In fact, I know someone whose entire family received the vaccine because they had a bat in their house. Was the bat rabid? No idea. Were they bitten? Not that they knew. But, because some bat bites cannot be felt (the bat was in their house overnight, and a bat bite would not necessarily wake someone from their sleep) they got the vaccine just to be sure.
What shots does a person receive after potential rabies exposure?
There are two components to the injections. The first is the vaccine - a part of the rabies virus that will, over time, build up immunity in the person. It is given in four doses - one right away with additional doses on the 3rd, 7th, and 14th days.
But, it takes time to build up the immunity, and someone infected with rabies has no time to waste because the rabies virus is already in the body multiplying. Once the virus infects the neurons and symptoms develop, death is almost inevitable.
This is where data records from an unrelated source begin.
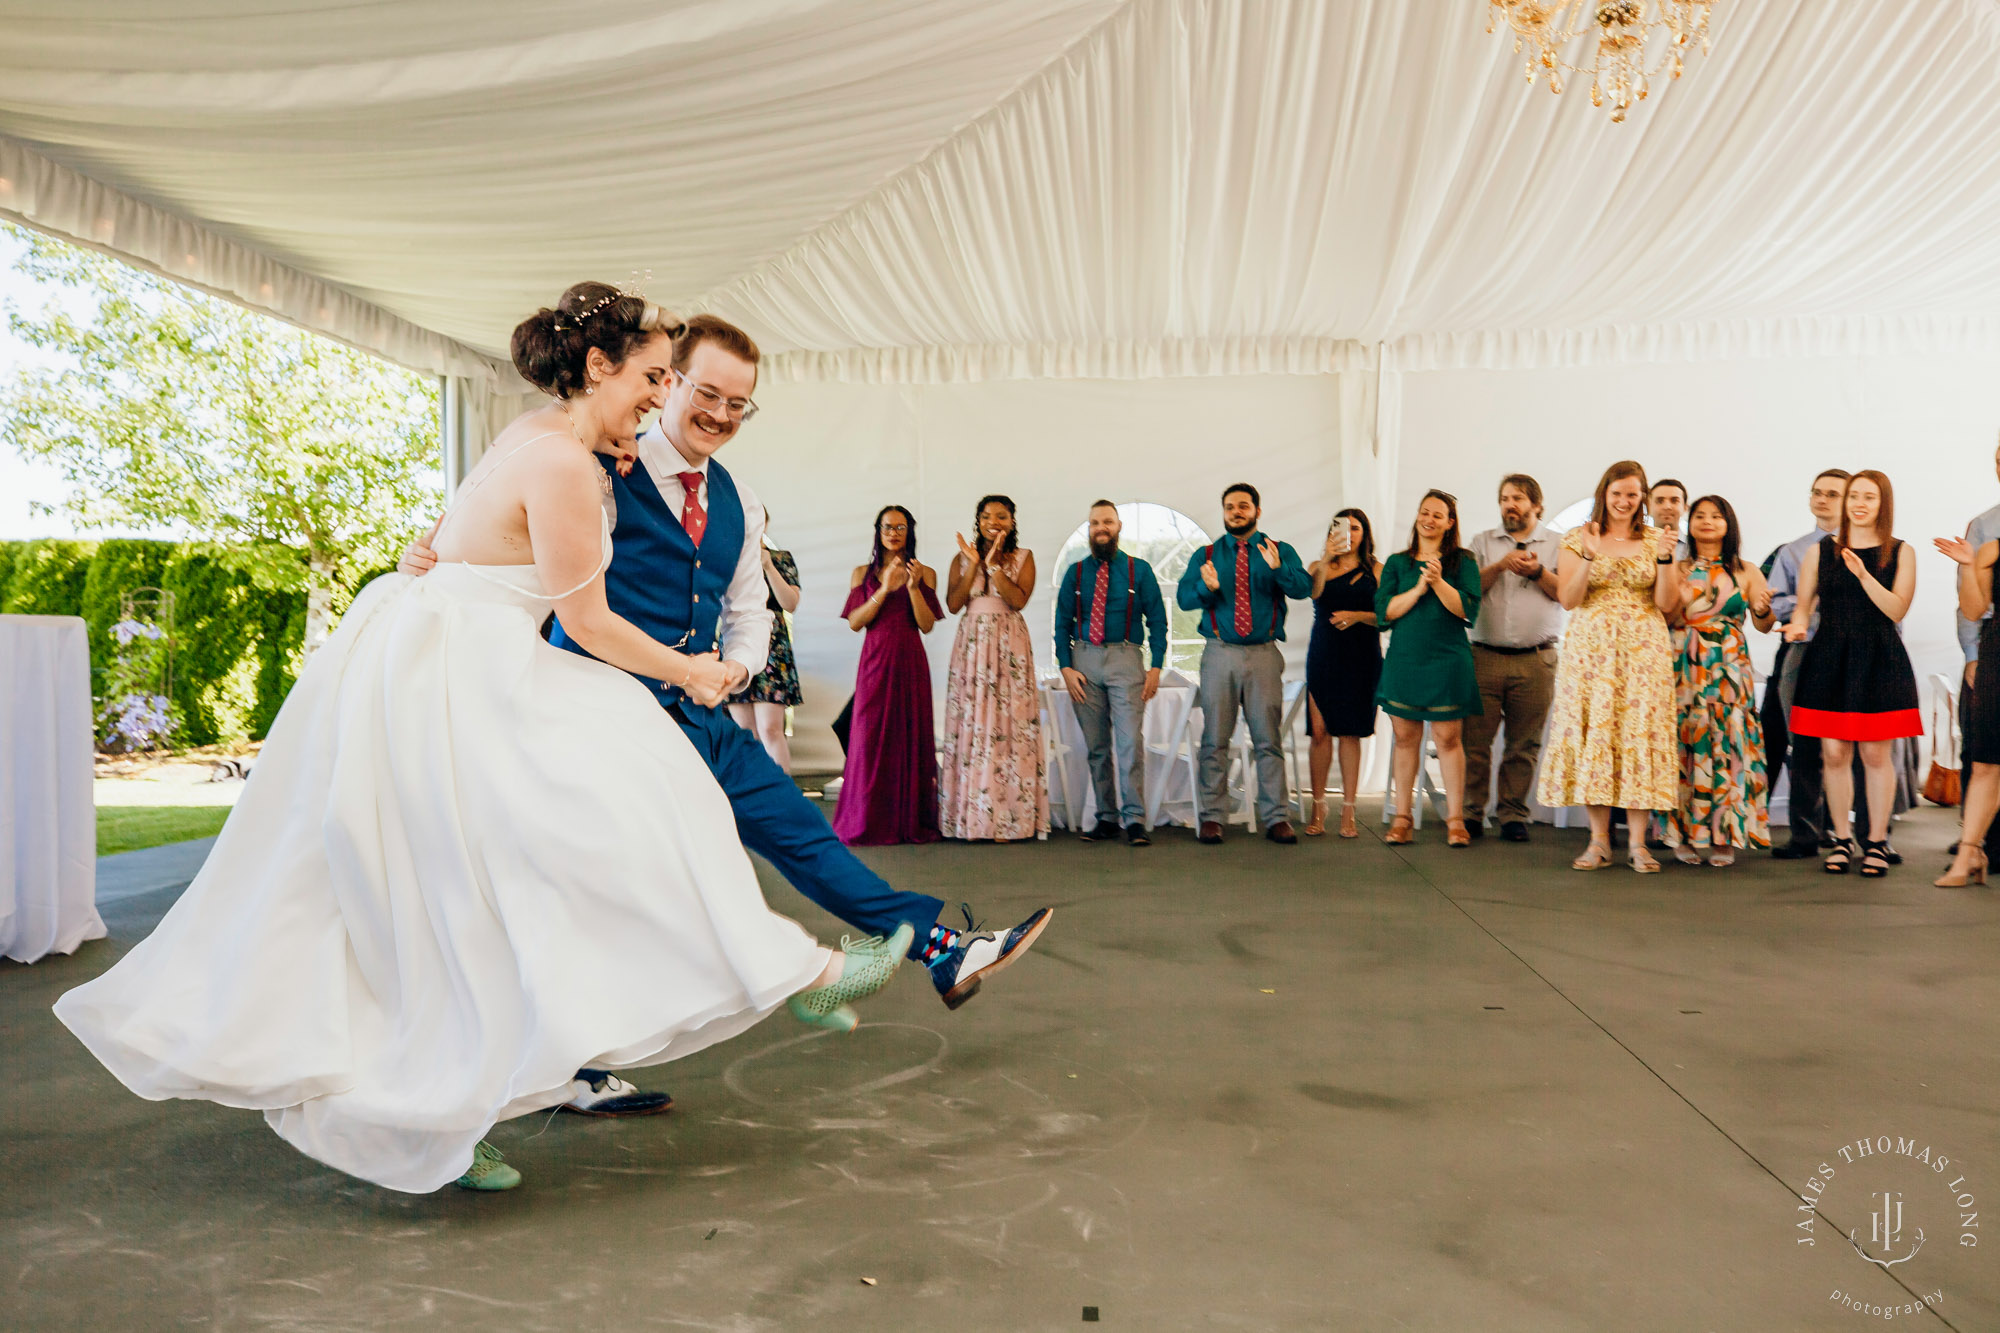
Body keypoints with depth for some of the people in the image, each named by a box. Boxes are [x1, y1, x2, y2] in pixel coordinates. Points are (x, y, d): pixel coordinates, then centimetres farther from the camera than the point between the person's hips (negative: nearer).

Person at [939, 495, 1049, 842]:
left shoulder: (1023, 557, 6)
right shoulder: (962, 558, 11)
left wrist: (993, 564, -12)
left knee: (1009, 723, -6)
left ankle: (1007, 818, -3)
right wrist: (974, 564, -6)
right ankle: (972, 817, 3)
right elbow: (952, 604, -1)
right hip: (972, 643, 2)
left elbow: (1018, 599, -9)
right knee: (970, 723, -2)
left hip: (1009, 645, -2)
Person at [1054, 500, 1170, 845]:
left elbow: (1157, 619, 5)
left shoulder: (1139, 570, 7)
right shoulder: (1075, 573, 12)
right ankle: (1106, 817, 12)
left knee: (1130, 742, -11)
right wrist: (1066, 667, -1)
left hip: (1125, 659, -2)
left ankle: (1135, 819, -7)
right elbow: (1063, 623, 11)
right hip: (1084, 661, 2)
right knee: (1095, 747, 5)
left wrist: (1155, 667, -3)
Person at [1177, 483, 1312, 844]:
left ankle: (1276, 818, 8)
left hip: (1264, 655, -1)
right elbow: (1183, 597, -3)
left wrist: (1278, 568, -28)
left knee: (1268, 739, 2)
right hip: (1219, 654, 1)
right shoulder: (1206, 555, 10)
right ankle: (1212, 817, 9)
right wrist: (1206, 587, -24)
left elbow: (1303, 587, -10)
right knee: (1215, 740, 3)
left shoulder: (1281, 552, 7)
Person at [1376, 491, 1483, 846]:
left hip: (1447, 660, -2)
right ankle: (1402, 817, 11)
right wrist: (1418, 588, -11)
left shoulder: (1463, 562, 5)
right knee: (1405, 737, 5)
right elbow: (1385, 611, 0)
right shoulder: (1397, 563, 11)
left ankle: (1455, 819, 4)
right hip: (1403, 659, 2)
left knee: (1447, 737, -2)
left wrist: (1438, 581, -17)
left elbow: (1468, 610, -6)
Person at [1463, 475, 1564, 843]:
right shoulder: (1484, 542, 14)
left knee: (1524, 743, 1)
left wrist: (1538, 572, -11)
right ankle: (1472, 812, 5)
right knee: (1475, 737, -4)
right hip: (1485, 656, 0)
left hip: (1536, 660, 0)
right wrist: (1500, 565, -10)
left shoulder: (1557, 546, 12)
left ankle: (1513, 814, 9)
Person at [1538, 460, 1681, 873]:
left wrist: (1665, 557, -12)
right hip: (1590, 648, 0)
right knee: (1592, 732, -3)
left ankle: (1638, 841, 1)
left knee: (1639, 734, -4)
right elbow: (1568, 600, -2)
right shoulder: (1577, 538, 6)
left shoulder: (1654, 539, 8)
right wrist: (1589, 557, -13)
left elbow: (1667, 602, 1)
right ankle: (1599, 840, 5)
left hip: (1643, 650, 0)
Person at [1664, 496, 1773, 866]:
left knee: (1729, 747, -3)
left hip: (1730, 672, 0)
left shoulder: (1746, 572, 9)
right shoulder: (1677, 569, 9)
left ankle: (1725, 838, 4)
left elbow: (1764, 626, 6)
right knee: (1686, 747, -3)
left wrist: (1762, 610, -16)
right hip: (1685, 669, 0)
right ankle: (1684, 837, 5)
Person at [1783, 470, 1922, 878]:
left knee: (1875, 754, 0)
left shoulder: (1900, 553, 5)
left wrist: (1863, 574, -19)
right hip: (1828, 659, 1)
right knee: (1834, 752, 2)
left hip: (1878, 661, -1)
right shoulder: (1823, 549, 8)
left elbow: (1897, 609, -6)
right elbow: (1803, 603, 12)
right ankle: (1842, 840, 15)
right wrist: (1798, 623, -10)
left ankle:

To treat rabies immediately, the patient receives an additional shot of immunoglobulins - a bolus of proteins. They will bind to the virus and activate the immune system to rid the body of the virus. The large dose of immunoglobulins given at the time of exposure will begin to work immediately.
It's crucial to not wait because once symptoms develop the shots no longer work. And the time of exposure to symptoms varies from person to person. So, even if you think that you may have been exposed to rabies, go to see your doctor and get the rabies vaccine.
Because if you get the vaccine and you didn't have rabies - there is no harm done. But, if you don't get it and you do have rabies, you will die.